Contractor seeks government help
June 27, 2005
By Kurt Johnson
Taylor Daily Press, Copyright 2005
The contractor that signed an agreement with the state to build part of the Trans-Texas Corridor has sent a letter to the Federal Highway Administration inquiring about a $320 million loan.
That inquiry comes despite promises the Trans-Texas Corridor (TTC) would be built without using tax dollars.
According to the letter, Cintra/Zachry, the consortium that has a contract with the Texas Department of Transportation (TxDOT) to build the massive transportation project, is seeking the loan in order to build the 42-mile extension of SH 130 from Austin to Seguin. In addition to that leg of the toll road, preliminary plans for the TTC include a proposal to build a rail and utility pipeline corridor east of SH 130 through the Taylor and Coupland areas.
Gabriel Garcia, a spokesperson for TxDOT, said the commitment by Gov. Rick Perry and TxDOT not to use taxpayer dollars for the TTC was intended to refer only to state funding.
"In saying that tax dollars would not be used, we only looked at state funding," Garcia said.
According to Rosanna Salazar, a spokesperson for Cintra/Zachry, the letter sent to the Federal Highway Administration is a "normal process" for seeking funding for major projects.
Kathy Walt, spokesperson for Perry, said the funding sought by Cintra/Zachry would be a loan and not a grant.
"It would be repaid with interest," Walt said.
Mike Sizemore, a spokesman for state Sen.

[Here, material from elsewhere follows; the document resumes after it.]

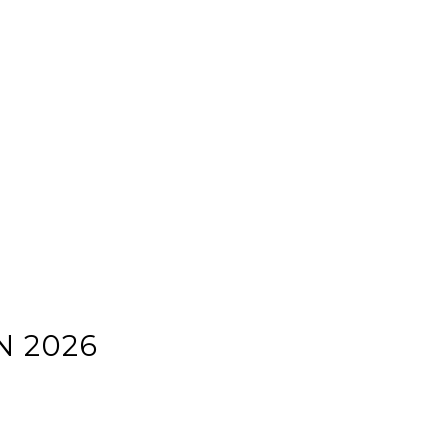
N 2026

Ken Armbrister of Victoria, questioned whether Cintra/Zachry's solicitation of a federal loan breaks the commitment made regarding how the TTC would be funded.
"The whole thing (TTC) was touted as using private funds," Sizemore said.
In addition to seeking the loan from the federal government, Cintra/ Zachry filed a lawsuit in Austin last Friday seeking to keep its contract with TxDOT to build the TTC from being released under the Texas Open Records Act.
On May 31, Texas Attorney General Greg Abbott ruled that portions of the 200-page development agreement between Cintra/Zachry and the state should be released in response to requests from several Texas newspapers. Cintra/Zachry claims in its lawsuit that the development and financial plans in the agreement can remain confidential under state law.